寧ろ上等や…今の宣戦布告で、この夜天の冥王には完全に火が点いたで?……なのはちゃんも良い感じにプッツン行ってるみたいやしなぁ?



予言はちぃっとばかし改編やな?
最高評議会に断罪の鎌を振り下ろすのは夜天の冥王と白夜の聖王や……そして、2人の王の従者達と仲間達が滅びを切り裂くんや!



なんや、1つ目の予言が現実になってもあんまし脅威やなかったやん。
機動六課と地上部隊、そしてリベリオンズ――此れだけの力が集えば、最高評議会の謀略なんて『屁』みたいなもんやろ?

纏めて叩きのめしたるから覚悟しとけや!!








――――――








Side:なのは


「お姉ちゃん、大丈夫?」

「うん、まあ一応は…」


六課と地上部隊、そして私達リベリオンズを含めての会議やら何やらは滞りなく終わって、今はすっかり夜。
辛うじて無事だった六課の宿舎の屋上で、今はお姉ちゃんと2人きり……こうして2人で一緒に居るのも8年ぶりだね。


「そうね……ねぇ、なのは――あの子は、ヴィヴィオは無事かな?」

「……酷な事を言うようだけど無事って保証はないと思う。」

相手は人の命を道具程度にしか思ってない最高評議会だから………最悪の場合、ヴィヴィオちゃんを洗脳するなりして手駒にしようとする可能性は…
其れにあの子はオリヴィエのクローンだから、ゆりかご起動の鍵でもある。

其れを考えると、全く無事とはいう事は出来ないよ――ゴメン。


「なのはのせいじゃないでしょ……っていう事は何が何でも私が救ってあげないとダメだね。
 うん……私は何があっても必ずヴィヴィオの事を救い出す。

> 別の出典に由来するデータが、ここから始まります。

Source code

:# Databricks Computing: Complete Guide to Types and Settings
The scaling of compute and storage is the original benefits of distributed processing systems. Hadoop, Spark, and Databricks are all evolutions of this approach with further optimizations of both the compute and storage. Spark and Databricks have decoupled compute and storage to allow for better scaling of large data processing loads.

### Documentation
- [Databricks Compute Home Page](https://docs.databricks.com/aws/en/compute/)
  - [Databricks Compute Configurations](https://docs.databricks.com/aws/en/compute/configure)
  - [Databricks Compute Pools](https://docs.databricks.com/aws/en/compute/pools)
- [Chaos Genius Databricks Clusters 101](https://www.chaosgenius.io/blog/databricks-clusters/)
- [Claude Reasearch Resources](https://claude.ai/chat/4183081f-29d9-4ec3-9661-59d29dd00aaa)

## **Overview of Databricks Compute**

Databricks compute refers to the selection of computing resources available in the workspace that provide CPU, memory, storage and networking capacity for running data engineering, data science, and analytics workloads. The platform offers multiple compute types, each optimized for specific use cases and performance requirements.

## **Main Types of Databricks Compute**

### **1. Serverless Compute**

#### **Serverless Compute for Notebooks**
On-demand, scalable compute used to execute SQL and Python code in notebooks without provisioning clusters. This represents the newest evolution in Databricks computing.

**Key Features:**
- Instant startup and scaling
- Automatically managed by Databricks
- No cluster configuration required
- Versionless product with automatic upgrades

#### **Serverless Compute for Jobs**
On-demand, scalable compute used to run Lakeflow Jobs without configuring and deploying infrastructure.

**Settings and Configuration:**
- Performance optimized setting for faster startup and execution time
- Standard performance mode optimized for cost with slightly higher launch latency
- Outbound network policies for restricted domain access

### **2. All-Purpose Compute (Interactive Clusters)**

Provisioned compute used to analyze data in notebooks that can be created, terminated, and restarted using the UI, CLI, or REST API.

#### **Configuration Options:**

…だから、他の事は貴女達に任せても良いかな?」

「良いよ。寧ろ任せて。」

ゆりかごの中の色んな何かは、私とルナとヴィータちゃんで撃滅するから――お姉ちゃんは、必ずヴィヴィオちゃんを助け出してね?


「勿論よ。……ふふ、8年間会わなかった間に、随分頼もしくなったわねなのは。…お姉ちゃんは嬉しいよ。」

「8年の間色々ありましたから。」

その色々な経験のおかげで、私は誰にも負けないって言う自信を持つ事が出来るんだけどね。

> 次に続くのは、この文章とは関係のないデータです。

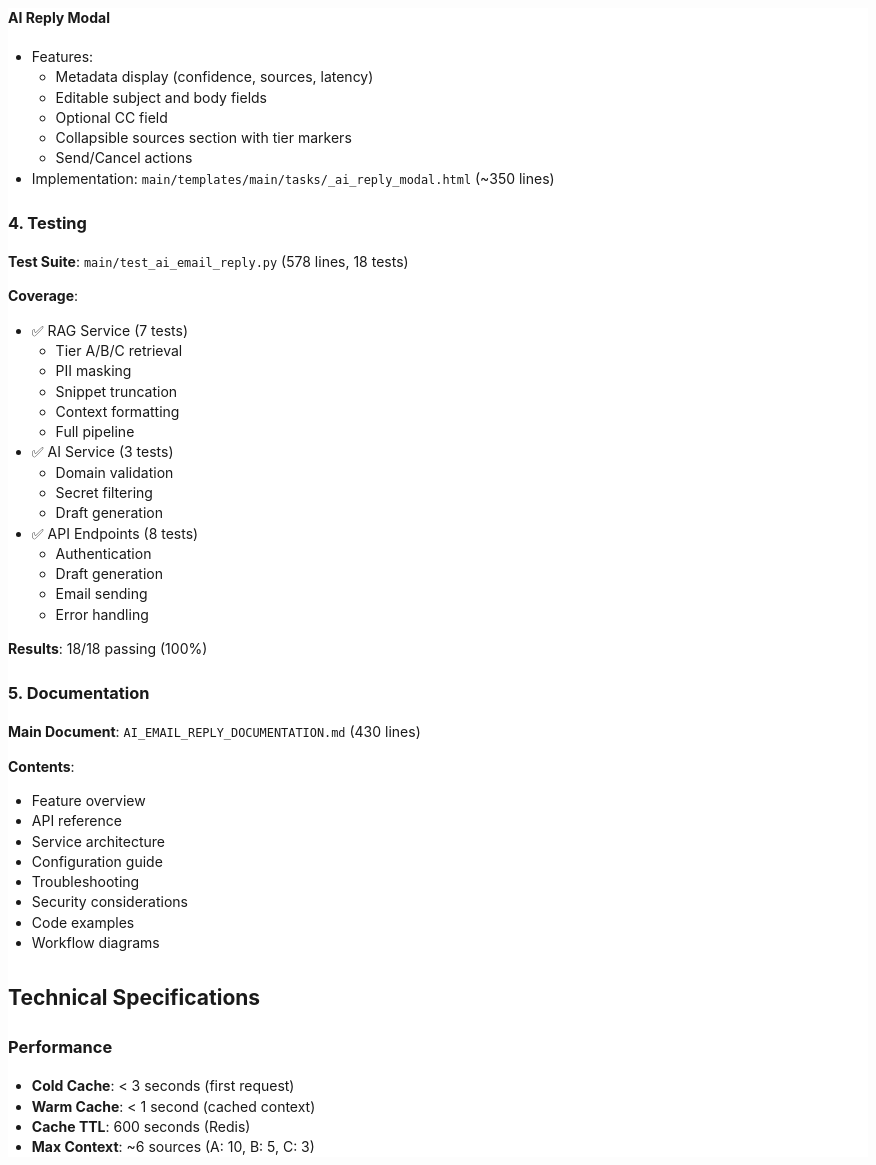 #### AI Reply Modal
- Features:
  - Metadata display (confidence, sources, latency)
  - Editable subject and body fields
  - Optional CC field
  - Collapsible sources section with tier markers
  - Send/Cancel actions
- Implementation: `main/templates/main/tasks/_ai_reply_modal.html` (~350 lines)

### 4. Testing

**Test Suite**: `main/test_ai_email_reply.py` (578 lines, 18 tests)

**Coverage**:
- ✅ RAG Service (7 tests)
  - Tier A/B/C retrieval
  - PII masking
  - Snippet truncation
  - Context formatting
  - Full pipeline
- ✅ AI Service (3 tests)
  - Domain validation
  - Secret filtering
  - Draft generation
- ✅ API Endpoints (8 tests)
  - Authentication
  - Draft generation
  - Email sending
  - Error handling

**Results**: 18/18 passing (100%)

### 5. Documentation

**Main Document**: `AI_EMAIL_REPLY_DOCUMENTATION.md` (430 lines)

**Contents**:
- Feature overview
- API reference
- Service architecture
- Configuration guide
- Troubleshooting
- Security considerations
- Code examples
- Workflow diagrams

## Technical Specifications

### Performance
- **Cold Cache**: < 3 seconds (first request)
- **Warm Cache**: < 1 second (cached context)
- **Cache TTL**: 600 seconds (Redis)
- **Max Context**: ~6 sources (A: 10, B: 5, C: 3)
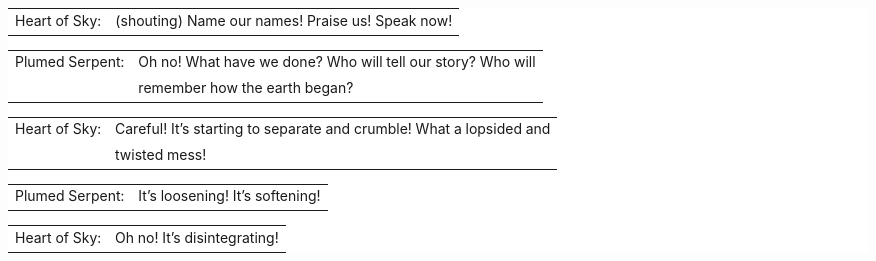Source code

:   </tr>
 </table>
 <table border="0">
  <tr>
   <td>
    Heart of Sky:
   </td>
   <td>
    (shouting) Name our names! Praise us! Speak now!
   </td>
  </tr>
 </table>
 <table border="0">
  <tr>
   <td>
    Plumed Serpent:
   </td>
   <td>
    Oh no! What have we done? Who will tell our story? Who will
   </td>
  </tr>
  <tr>
   <td>
   </td>
   <td>
    remember how the earth began?
   </td>
  </tr>
 </table>
 <table border="0">
  <tr>
   <td>
    Heart of Sky:
   </td>
   <td>
    Careful! It’s starting to separate and crumble! What a lopsided and
   </td>
  </tr>
  <tr>
   <td>
   </td>
   <td>
    twisted mess!
   </td>
  </tr>
 </table>
 <table border="0">
  <tr>
   <td>
    Plumed Serpent:
   </td>
   <td>
    It’s loosening! It’s softening!
   </td>
  </tr>
 </table>
 <table border="0">
  <tr>
   <td>
    Heart of Sky:
   </td>
   <td>
    Oh no! It’s disintegrating!
   </td>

何にしても、最終決戦は最速で明日――必ず勝とうねお姉ちゃん!


「えぇ…勿論よ!我が剣、暮桜に誓って、この決戦を制してヴィヴィオを救い出す!」

「白夜の聖王の名に誓い、狂った欲望をなさんとする者に死の鉄槌を下さんとする……!」

精々勝った気になっておくが良いの、最高評議会!
貴方達が最終的な勝利を得る事だけは絶対にないって断言してやるから―――最終決戦を制するのは、私達だからね!!








――――――








Side:???


ゆりかごの起動キーを奪取して、宣戦布告か……うむ、演出的には悪くないね。
まぁ、好きにやってくれたまえ…あの役立たずの脳味噌は私が破壊したから、君の成す事に異を唱えるモノは最早存在しないからねぇ?


「礼を言うわ…此れで私は世界の王となる!!
 あとはゆりかごの起動がなれば、其れこそすべてを終わらせられる!終わりの始まりよ!あはははははははは!!」


やれやれ…醜いモノだねマッタク。
まぁ、精々君も頑張ってくれたまえ……そう、エクリプスの有用性を世に知らしめるためにも、ね。